Follow Dave on Twitter at @GreatNorthDave
Loughrigg, provided by Harrison Ward
Alfred Wainwright described Catbells as a “family fell” yet arguably Loughrigg is tailor made for all shapes and sizes. A relatively low summit with panoramic views including vistas of the Langdales and the Greenburn Valley. This central fell offers something for all.
Loughrigg can be accessed from a multitude of angles but the most accessible is certainly directly from Ambleside. A bustling town with many amenities and an abundance of car parking. Beginning from the centre, a short walk through Borrans Park takes you across a small pedestrian bridge onto an access only road. From here there is a relatively steep yet smooth road-cum-path that ascends up and onto the many peaked knolls.

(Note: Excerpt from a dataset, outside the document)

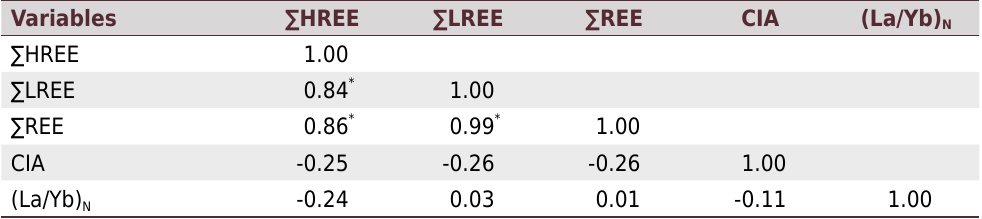
Table 2. Pearson correlation coefficients among ∑HREE, ∑LREE, ∑REE, and CIA values in soils developed from different geological settings of Rio Grande do Norte, Brazil (n = 104 soil samples) Variables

Although gates are present numerous times upon the journey up, they are large and able to be opened fully so would cause no issues to families or individuals using all kinds of wheels. Once the sight of the town and scarce hill properties have disappeared the route change from a smoother gravelly path to a grittier naturally worn one. There is one section that may cause mild difficulty as you head West up on the higher section of the walk, although it can be navigated to avoid the larger rocks.
From here, circular views of open water become apparent. Windermere, Grasmere, Rydal Water are the main ones of note with smaller tarns also visible. A short, carved path on the grassy top meanders towards the summit cairn with little difficulty or further ascent. I highly recommend taking a slightly NW route from the summit to get a spectacular scene overlooking Loughrigg Terrace onto Grasmere with the central fell spine in plain view in good conditions. Unfortunately, this path is a difficult, steep, stepped return to lower ground so it is advisable to return following the same trail to arrive back in Ambleside.
Find out more about Harrison: email@example.com
Follow Harrison on social media at @fellfoodie
A circular walk around Pontsticill Reservoir, provided by Tracey Purnell
Situated approximately 5 miles from Merthyr, Pontsticill reservoir was opened in 1927 by Lord Buckland of Bwlch. The reservoir is so large, some people mistake it for a lake. There are good tracks around the reservoir and is a popular place for family walks; ideal for wheelchairs, buggies and bikes. There are plenty of places to stop to admire the views and to take a picnic. A beautiful circular walk with stunning views guaranteed.
Follow Tracy on Twitter at @ashermarley
Cwm Idwal Nature Reserve, provided by Lisa Wells
A lovely stile free walk full of history and the myths of Wales. There’s a P&D carpark at the start of the walk, a tourist information centre and a small snack hut.
It’s a fairly flat walk, on an easy to follow path with beautiful views of the Glyderau and Carneddau mountain ranges.
At a leisurely pace the walk will take approximately 3 hours to complete with a total distance of 4.5km.
It’s home to the famous Snowdonia Lily and where Edmund Hillary practised climbing before his Everest ascent. You can walk amongst the friendly Welsh Black herd and where legend has it that no birds will ever fly over Llyn Idwal.
Take the time to snap photographs, enjoy a paddle in the Llyn (lake) and finish your day of with a piece of cake and a cup of tea. A perfect day out.